**WHAT YOU HAVE TO DO:** Reproduce all of the data below word for word, keeping every line and character as it appears.
- - -
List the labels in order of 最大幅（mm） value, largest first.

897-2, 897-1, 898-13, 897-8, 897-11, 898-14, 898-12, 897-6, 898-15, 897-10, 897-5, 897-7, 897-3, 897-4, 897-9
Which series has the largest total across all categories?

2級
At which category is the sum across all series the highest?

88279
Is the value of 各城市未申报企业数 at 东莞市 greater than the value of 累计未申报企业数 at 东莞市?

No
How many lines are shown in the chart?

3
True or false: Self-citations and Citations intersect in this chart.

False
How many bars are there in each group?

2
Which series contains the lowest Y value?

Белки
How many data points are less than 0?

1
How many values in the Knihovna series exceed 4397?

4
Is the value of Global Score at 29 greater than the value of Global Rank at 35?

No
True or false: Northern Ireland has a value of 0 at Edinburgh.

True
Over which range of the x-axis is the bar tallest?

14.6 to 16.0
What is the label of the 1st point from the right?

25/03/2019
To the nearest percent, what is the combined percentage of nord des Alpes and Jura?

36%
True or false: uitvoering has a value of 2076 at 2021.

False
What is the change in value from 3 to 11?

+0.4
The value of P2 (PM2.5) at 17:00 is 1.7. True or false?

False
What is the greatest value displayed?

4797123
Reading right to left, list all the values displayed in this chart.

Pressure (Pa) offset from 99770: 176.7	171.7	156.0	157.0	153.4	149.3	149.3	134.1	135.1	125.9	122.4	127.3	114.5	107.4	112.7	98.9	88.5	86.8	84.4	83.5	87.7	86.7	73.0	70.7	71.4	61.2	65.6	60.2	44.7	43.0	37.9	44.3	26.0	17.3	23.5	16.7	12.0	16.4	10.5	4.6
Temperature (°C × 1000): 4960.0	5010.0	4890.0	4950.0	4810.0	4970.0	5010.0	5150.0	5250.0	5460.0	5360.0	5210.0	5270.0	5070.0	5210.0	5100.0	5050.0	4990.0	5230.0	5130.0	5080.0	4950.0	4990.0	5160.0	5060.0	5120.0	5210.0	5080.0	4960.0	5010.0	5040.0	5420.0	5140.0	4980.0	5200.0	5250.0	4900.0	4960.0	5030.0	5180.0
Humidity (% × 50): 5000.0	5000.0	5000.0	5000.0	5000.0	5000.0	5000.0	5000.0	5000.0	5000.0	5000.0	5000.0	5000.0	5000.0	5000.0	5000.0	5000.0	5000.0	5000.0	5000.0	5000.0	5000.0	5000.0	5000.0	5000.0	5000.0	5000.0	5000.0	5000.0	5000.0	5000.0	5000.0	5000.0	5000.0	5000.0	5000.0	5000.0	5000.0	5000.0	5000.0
- - -
**RESPONSE BELOW:**
List the labels in order of 最大幅（mm） value, largest first.

897-2, 897-1, 898-13, 897-8, 897-11, 898-14, 898-12, 897-6, 898-15, 897-10, 897-5, 897-7, 897-3, 897-4, 897-9
Which series has the largest total across all categories?

2級
At which category is the sum across all series the highest?

88279
Is the value of 各城市未申报企业数 at 东莞市 greater than the value of 累计未申报企业数 at 东莞市?

No
How many lines are shown in the chart?

3
True or false: Self-citations and Citations intersect in this chart.

False
How many bars are there in each group?

2
Which series contains the lowest Y value?

Белки
How many data points are less than 0?

1
How many values in the Knihovna series exceed 4397?

4
Is the value of Global Score at 29 greater than the value of Global Rank at 35?

No
True or false: Northern Ireland has a value of 0 at Edinburgh.

True
Over which range of the x-axis is the bar tallest?

14.6 to 16.0
What is the label of the 1st point from the right?

25/03/2019
To the nearest percent, what is the combined percentage of nord des Alpes and Jura?

36%
True or false: uitvoering has a value of 2076 at 2021.

False
What is the change in value from 3 to 11?

+0.4
The value of P2 (PM2.5) at 17:00 is 1.7. True or false?

False
What is the greatest value displayed?

4797123
Reading right to left, list all the values displayed in this chart.

Pressure (Pa) offset from 99770: 176.7	171.7	156.0	157.0	153.4	149.3	149.3	134.1	135.1	125.9	122.4	127.3	114.5	107.4	112.7	98.9	88.5	86.8	84.4	83.5	87.7	86.7	73.0	70.7	71.4	61.2	65.6	60.2	44.7	43.0	37.9	44.3	26.0	17.3	23.5	16.7	12.0	16.4	10.5	4.6
Temperature (°C × 1000): 4960.0	5010.0	4890.0	4950.0	4810.0	4970.0	5010.0	5150.0	5250.0	5460.0	5360.0	5210.0	5270.0	5070.0	5210.0	5100.0	5050.0	4990.0	5230.0	5130.0	5080.0	4950.0	4990.0	5160.0	5060.0	5120.0	5210.0	5080.0	4960.0	5010.0	5040.0	5420.0	5140.0	4980.0	5200.0	5250.0	4900.0	4960.0	5030.0	5180.0
Humidity (% × 50): 5000.0	5000.0	5000.0	5000.0	5000.0	5000.0	5000.0	5000.0	5000.0	5000.0	5000.0	5000.0	5000.0	5000.0	5000.0	5000.0	5000.0	5000.0	5000.0	5000.0	5000.0	5000.0	5000.0	5000.0	5000.0	5000.0	5000.0	5000.0	5000.0	5000.0	5000.0	5000.0	5000.0	5000.0	5000.0	5000.0	5000.0	5000.0	5000.0	5000.0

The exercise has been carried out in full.